The Age and Interior Rotation of Stars from Asteroseismology

TL;DR

This paper reviews how asteroseismology enables precise stellar age determination and provides insights into stellar interior rotation, revealing discrepancies with models and emphasizing the need for improved physical understanding.

Contribution

It summarizes recent advances in measuring stellar interior rotation profiles and highlights the challenges in modeling core-envelope coupling in stellar evolution.

Findings

Stellar ages can be determined with 10-20% precision using asteroseismology.

Core-to-envelope rotation rates in red giants are lower than predicted by models.

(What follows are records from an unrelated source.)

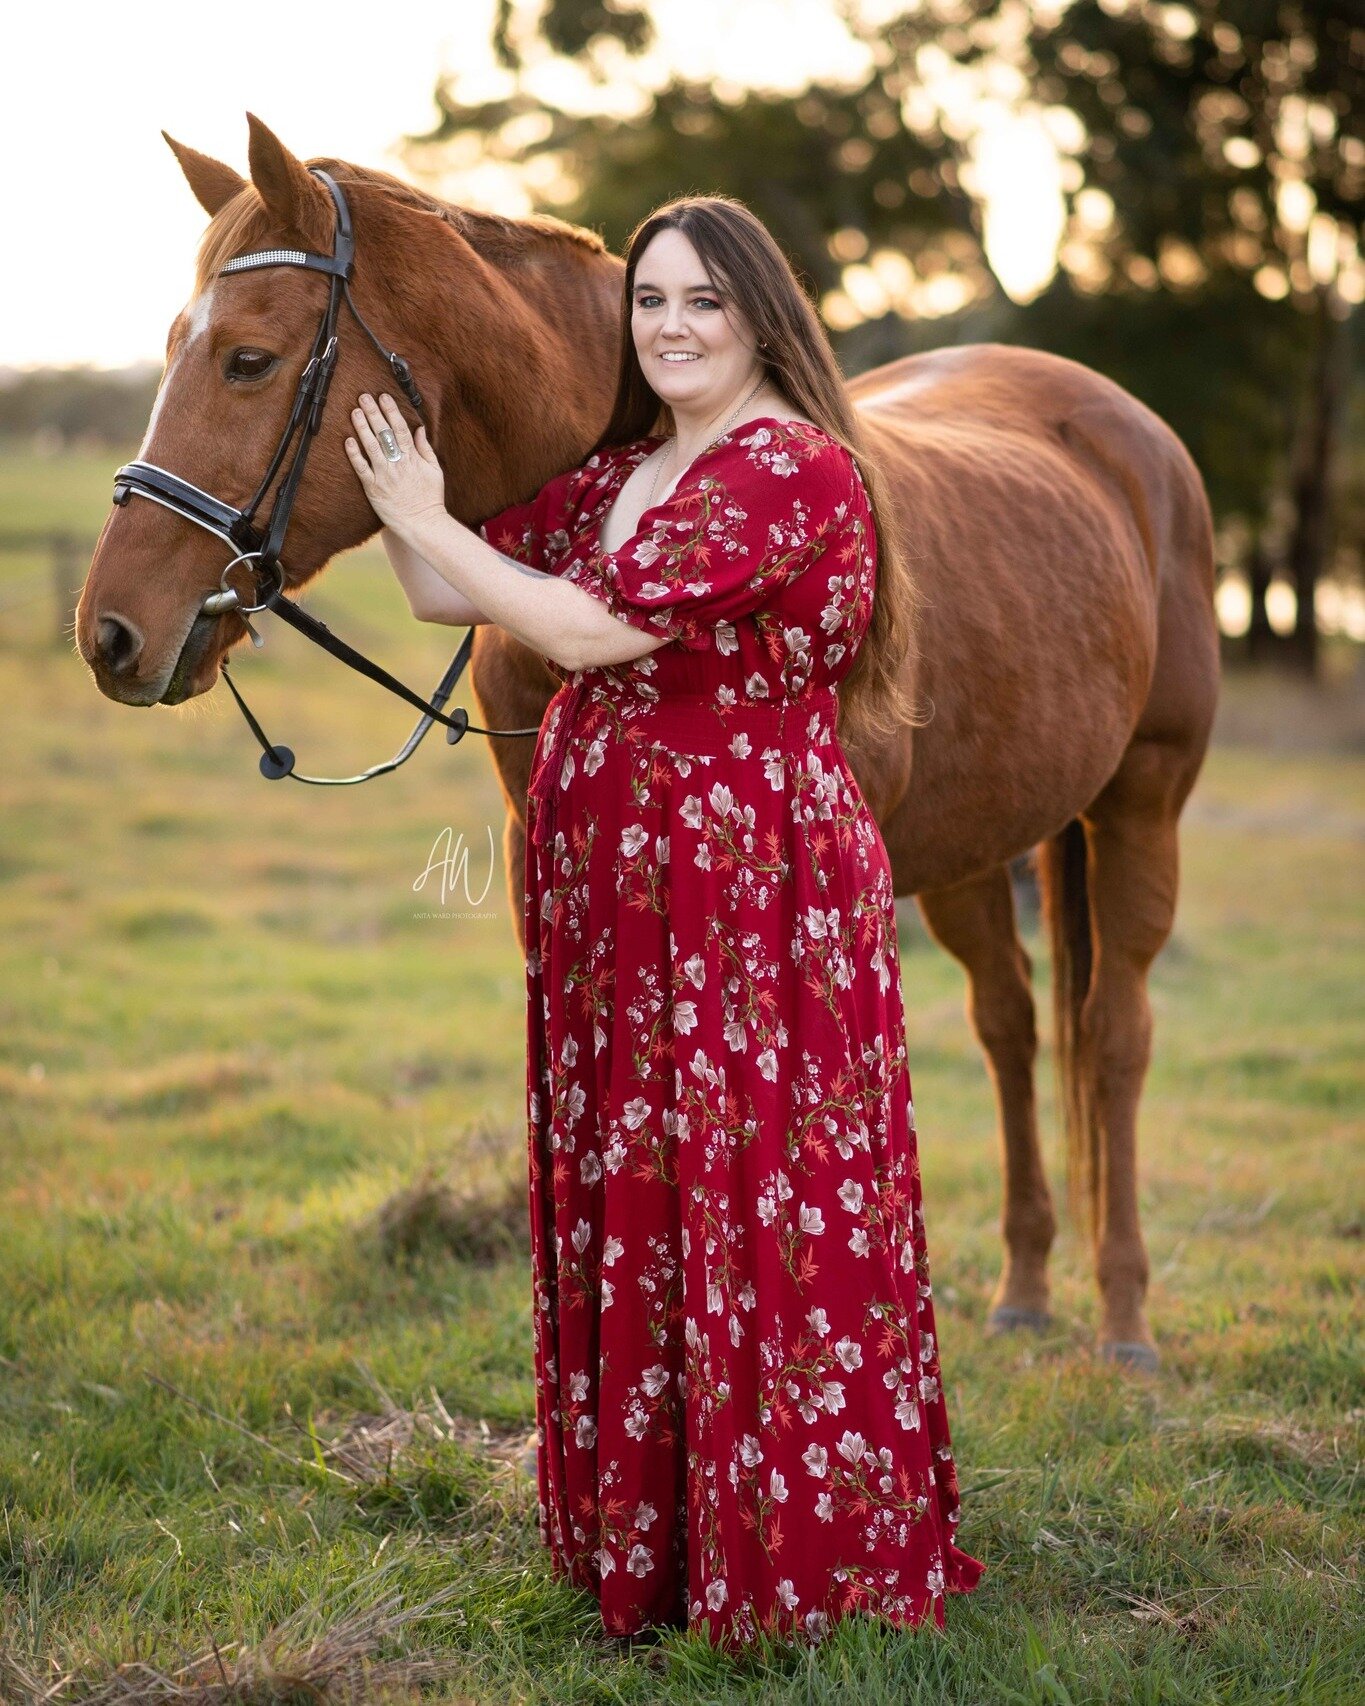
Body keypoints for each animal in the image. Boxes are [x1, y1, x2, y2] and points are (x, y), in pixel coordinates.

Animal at [80, 120, 1221, 1364]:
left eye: (247, 359)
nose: (111, 632)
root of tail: (1128, 430)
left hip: (1142, 802)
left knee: (1111, 1034)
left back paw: (1124, 1314)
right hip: (973, 848)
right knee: (1011, 1024)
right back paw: (1023, 1285)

Young massive stars show low core-to-envelope rotation ratios.

Abstract

We provide a status report on the determination of stellar ages from asteroseismology for stars of various masses and evolutionary stages. The ability to deduce the ages of stars with a relative precision of typically 10 to 20% is a unique opportunity for stellar evolution and also of great value for both galactic and exoplanet studies. Further, a major uncalibrated ingredient that makes stellar evolution models uncertain, is the stellar interior rotation frequency $\Omega(r)$ and its evolution during stellar life. We summarize the recent achievements in the derivation of $\Omega(r)$ for different types stars, offering stringent observational constraints on theoretical models. Core-to-envelope rotation rates during the red giant stage are far lower than theoretical predictions, pointing towards the need to include new physical ingredients that allow strong and efficient coupling between the core and the envelope in the models of low-mass stars in the evolutionary phase prior to the core helium burning. Stars are subject to efficient mixing phenomena, even at low rotation rates. Young massive stars with seismically determined interior rotation frequency reveal low core-to-envelope rotation values.